Tuna Pan Bagnat Recipe
Tuna Nicoise salad on a bun is also known as Pan Bagnat, a speciality of the Nice area of Southern France, my version uses tapenade instead of olives and features, tomatoes, boiled eggs, capers and anchovies and it is fantastic!
Ingredients
- 2 Large Soft White Bread Rolls
- 2 Large Eggs
- 1 Small Garlic Clove
- 3 Anchovy Fillets
- 2 Tbsp (25g) Capers
- 2 Teaspoons Olive & Sundried Tomato Tapenade
- 1 Tbsp Olive Oil
- 1 Tsp Red Wine Vinegar
- 200g (2 x 145g or 5oz Tins) Tuna Steaks in Brine
- 1 Medium (100-125g) Tomato
- 4-5 Radishes
- 1 Spring Onion
- 10-12 Basil Leaves
- Pinch of Coarse Sea Salt
- Pinch of Black Pepper
Instructions
- Bring a small (15cm or 6") pan of water to a boil, add the eggs and boil for 8 minutes, transfer to cold water and peel when they are cold enough to handle, then slice them.
- Peel the garlic clove and then grate it into a small mixing bowl.
- Roughly chop the anchovy fillets and add them to the bowl with the garlic.
- Add the capers, tapenade, olive oil and red wine vinegar to the bowl and give everything a mix.
- Drain the tins of tuna, add them to the bowl and gently mix trying not to break up the tuna too much.
- Top and tail the radishes, then slice them into thin rounds.
- Finely slice the spring onion.
- Slice the tomato.
- Cut the bread rolls in half and build your sandwich. Begin with the tomato and season them with a little sea salt and black pepper, add a few basil leaves, slices of radish and spring onions.
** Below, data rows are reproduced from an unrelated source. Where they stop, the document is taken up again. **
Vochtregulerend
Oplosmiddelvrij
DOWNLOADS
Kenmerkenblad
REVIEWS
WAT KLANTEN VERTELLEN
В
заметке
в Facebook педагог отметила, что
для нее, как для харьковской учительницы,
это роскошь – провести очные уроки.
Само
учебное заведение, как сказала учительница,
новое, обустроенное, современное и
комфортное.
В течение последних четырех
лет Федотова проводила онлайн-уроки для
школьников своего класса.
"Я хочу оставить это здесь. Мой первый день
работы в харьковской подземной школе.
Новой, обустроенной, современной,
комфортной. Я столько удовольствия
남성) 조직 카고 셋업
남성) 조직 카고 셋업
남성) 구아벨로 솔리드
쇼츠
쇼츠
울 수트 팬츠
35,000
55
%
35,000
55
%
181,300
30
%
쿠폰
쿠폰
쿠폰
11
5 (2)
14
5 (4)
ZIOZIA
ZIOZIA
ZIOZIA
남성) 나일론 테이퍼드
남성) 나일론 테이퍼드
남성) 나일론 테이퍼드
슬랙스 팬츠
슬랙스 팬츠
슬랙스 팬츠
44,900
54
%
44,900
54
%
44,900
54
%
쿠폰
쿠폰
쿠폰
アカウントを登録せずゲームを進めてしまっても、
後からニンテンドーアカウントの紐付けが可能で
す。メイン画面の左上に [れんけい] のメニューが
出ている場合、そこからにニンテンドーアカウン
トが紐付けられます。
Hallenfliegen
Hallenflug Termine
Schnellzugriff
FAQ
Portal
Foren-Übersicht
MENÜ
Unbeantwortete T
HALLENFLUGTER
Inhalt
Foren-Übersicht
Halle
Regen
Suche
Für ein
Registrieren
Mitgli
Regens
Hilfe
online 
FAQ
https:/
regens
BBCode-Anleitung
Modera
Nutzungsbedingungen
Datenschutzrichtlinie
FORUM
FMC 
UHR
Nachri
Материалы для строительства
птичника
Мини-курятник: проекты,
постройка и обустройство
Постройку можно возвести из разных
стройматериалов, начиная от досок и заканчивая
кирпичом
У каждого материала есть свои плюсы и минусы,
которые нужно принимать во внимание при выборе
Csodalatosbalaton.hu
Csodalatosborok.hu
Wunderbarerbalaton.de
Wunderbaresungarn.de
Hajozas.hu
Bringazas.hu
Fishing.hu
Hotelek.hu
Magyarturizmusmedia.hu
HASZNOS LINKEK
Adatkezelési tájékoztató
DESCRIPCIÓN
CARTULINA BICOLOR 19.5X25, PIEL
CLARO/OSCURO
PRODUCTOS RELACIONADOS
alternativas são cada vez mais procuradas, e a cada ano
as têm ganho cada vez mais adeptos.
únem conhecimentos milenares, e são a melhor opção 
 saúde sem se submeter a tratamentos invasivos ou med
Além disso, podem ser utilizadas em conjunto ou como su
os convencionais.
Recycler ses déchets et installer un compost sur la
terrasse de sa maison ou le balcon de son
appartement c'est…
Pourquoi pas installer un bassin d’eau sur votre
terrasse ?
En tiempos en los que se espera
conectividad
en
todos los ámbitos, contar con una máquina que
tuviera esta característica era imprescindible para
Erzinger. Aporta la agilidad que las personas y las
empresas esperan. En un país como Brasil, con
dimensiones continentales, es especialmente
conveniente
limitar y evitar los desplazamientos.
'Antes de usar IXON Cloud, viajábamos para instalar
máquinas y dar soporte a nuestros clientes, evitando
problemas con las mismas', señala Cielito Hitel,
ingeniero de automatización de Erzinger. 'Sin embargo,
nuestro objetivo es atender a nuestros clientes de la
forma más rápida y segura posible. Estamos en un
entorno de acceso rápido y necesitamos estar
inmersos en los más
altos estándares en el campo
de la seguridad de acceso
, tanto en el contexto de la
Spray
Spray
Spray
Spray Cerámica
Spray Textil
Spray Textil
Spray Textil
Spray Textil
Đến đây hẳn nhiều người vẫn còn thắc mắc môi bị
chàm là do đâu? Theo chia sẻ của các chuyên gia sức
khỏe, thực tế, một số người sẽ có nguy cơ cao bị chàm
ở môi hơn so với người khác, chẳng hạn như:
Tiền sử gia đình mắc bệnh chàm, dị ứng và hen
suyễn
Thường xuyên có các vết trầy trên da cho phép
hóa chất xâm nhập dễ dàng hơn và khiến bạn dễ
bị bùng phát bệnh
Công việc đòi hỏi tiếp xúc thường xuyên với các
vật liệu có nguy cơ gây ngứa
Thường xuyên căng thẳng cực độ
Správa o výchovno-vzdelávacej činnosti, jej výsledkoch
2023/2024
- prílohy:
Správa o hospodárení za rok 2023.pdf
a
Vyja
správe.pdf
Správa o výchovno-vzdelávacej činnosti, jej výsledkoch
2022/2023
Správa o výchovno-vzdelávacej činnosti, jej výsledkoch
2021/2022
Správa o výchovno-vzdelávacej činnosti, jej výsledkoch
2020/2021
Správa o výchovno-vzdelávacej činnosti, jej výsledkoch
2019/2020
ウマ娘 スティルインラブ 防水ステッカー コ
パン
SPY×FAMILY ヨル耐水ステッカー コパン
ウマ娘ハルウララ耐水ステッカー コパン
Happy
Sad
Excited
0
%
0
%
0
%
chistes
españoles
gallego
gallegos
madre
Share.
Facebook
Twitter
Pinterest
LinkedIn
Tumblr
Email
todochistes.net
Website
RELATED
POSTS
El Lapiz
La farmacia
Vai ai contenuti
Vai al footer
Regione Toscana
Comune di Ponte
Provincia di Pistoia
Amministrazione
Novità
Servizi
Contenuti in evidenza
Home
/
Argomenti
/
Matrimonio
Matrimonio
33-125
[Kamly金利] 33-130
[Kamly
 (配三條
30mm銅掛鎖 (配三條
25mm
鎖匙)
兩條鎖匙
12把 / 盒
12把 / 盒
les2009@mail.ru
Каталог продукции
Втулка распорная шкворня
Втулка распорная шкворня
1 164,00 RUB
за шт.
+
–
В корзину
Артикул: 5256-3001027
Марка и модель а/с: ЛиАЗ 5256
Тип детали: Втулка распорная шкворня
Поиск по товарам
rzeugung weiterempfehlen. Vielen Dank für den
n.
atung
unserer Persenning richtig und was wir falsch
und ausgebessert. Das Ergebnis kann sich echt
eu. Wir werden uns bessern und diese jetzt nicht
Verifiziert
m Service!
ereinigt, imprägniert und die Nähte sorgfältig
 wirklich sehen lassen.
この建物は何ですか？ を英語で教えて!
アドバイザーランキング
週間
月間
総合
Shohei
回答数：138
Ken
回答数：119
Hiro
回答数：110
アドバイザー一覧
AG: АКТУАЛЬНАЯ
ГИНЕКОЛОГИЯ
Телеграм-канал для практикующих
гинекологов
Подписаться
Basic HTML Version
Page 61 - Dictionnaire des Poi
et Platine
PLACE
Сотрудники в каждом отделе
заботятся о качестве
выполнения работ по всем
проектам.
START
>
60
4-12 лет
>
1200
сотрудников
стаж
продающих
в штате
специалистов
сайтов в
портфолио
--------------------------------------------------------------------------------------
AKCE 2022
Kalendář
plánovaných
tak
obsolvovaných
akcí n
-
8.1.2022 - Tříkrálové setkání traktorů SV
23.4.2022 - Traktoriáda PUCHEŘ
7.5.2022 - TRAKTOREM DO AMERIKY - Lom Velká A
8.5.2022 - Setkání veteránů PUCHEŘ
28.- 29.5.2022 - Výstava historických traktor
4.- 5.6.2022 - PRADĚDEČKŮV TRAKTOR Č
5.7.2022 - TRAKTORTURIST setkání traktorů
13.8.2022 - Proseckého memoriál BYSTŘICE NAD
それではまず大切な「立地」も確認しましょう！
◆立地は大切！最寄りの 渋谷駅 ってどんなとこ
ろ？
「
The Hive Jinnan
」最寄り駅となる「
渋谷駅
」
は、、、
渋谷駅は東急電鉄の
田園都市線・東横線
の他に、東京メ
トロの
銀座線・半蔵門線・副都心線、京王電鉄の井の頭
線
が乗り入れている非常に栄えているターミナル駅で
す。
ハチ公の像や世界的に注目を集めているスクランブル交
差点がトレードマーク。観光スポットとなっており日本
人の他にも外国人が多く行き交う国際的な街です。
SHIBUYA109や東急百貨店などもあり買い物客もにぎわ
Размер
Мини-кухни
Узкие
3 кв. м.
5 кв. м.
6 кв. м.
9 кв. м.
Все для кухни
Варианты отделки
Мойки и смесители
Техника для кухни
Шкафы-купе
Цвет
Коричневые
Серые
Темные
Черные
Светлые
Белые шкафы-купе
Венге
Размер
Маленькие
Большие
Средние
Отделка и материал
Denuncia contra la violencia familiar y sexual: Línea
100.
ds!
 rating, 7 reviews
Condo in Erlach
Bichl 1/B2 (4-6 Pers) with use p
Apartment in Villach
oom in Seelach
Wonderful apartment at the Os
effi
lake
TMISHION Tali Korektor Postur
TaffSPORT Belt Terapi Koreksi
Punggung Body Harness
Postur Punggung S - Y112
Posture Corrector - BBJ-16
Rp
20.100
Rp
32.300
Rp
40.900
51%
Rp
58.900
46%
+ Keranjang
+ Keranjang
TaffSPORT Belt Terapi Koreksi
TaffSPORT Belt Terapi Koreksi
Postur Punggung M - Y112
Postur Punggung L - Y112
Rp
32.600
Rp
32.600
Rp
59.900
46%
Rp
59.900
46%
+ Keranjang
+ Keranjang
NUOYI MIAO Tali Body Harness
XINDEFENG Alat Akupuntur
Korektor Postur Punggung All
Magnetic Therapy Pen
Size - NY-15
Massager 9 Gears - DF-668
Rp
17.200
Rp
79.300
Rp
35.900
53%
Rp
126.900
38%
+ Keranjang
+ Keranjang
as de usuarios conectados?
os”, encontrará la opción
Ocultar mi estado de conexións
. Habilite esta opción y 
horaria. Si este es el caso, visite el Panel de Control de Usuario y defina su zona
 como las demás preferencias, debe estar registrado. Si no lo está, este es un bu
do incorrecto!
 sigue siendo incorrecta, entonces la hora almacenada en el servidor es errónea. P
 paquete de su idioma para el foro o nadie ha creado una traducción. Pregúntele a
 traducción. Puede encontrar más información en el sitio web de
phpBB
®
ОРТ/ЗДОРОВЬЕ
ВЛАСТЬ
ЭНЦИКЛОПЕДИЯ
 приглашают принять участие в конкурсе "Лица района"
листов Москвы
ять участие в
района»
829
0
Spoon over the tuna mix, add the remaining radish, spring onion and basil, finally, add the sliced eggs, season them with salt and pepper and get stuck in!
Nutrition Information:
Yield:
2Serving Size:
1Amount Per Serving: Calories: 539Total Fat: 18gSaturated Fat: 4gTrans Fat: 0gUnsaturated Fat: 13gCholesterol: 238mgSodium: 1177mgCarbohydrates: 47gFiber: 4gSugar: 7gProtein: 46g
Calorific details are provided by a third-party application and are to be used as indicative figures only.